**HOW TO COMPLETE THIS TASK**.
Review the listing and copy each line that holds the word "positivity".

**GIVEN DATA**.
┄┄┄┄┄┄

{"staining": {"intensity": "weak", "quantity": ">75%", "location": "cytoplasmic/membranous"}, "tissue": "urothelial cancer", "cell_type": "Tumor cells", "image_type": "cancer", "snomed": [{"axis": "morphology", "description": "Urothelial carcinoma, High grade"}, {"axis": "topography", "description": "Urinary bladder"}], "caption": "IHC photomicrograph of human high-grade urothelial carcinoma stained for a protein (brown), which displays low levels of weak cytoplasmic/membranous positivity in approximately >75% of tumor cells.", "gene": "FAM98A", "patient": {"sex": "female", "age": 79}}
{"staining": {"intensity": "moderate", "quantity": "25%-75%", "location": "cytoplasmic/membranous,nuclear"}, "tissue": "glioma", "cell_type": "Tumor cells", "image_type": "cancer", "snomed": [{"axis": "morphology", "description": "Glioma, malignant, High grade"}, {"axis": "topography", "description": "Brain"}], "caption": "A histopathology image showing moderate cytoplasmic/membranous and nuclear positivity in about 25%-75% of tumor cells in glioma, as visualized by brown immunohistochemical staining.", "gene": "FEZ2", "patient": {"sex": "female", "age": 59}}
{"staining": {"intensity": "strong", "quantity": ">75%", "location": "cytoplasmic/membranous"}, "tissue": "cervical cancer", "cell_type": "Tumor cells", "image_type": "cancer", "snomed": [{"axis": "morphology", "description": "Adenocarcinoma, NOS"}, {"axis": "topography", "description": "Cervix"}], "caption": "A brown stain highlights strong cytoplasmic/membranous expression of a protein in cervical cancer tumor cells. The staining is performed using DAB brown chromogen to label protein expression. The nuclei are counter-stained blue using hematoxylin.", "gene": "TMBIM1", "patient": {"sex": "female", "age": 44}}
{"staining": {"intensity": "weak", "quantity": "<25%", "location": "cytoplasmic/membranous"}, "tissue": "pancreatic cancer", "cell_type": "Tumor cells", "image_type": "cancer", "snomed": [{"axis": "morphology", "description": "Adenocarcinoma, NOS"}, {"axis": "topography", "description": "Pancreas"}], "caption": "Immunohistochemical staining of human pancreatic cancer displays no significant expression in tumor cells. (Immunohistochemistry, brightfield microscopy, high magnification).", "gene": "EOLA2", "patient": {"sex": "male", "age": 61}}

┄┄┄┄┄┄

**WRITTEN RESPONSE**.
{"staining": {"intensity": "weak", "quantity": ">75%", "location": "cytoplasmic/membranous"}, "tissue": "urothelial cancer", "cell_type": "Tumor cells", "image_type": "cancer", "snomed": [{"axis": "morphology", "description": "Urothelial carcinoma, High grade"}, {"axis": "topography", "description": "Urinary bladder"}], "caption": "IHC photomicrograph of human high-grade urothelial carcinoma stained for a protein (brown), which displays low levels of weak cytoplasmic/membranous positivity in approximately >75% of tumor cells.", "gene": "FAM98A", "patient": {"sex": "female", "age": 79}}
{"staining": {"intensity": "moderate", "quantity": "25%-75%", "location": "cytoplasmic/membranous,nuclear"}, "tissue": "glioma", "cell_type": "Tumor cells", "image_type": "cancer", "snomed": [{"axis": "morphology", "description": "Glioma, malignant, High grade"}, {"axis": "topography", "description": "Brain"}], "caption": "A histopathology image showing moderate cytoplasmic/membranous and nuclear positivity in about 25%-75% of tumor cells in glioma, as visualized by brown immunohistochemical staining.", "gene": "FEZ2", "patient": {"sex": "female", "age": 59}}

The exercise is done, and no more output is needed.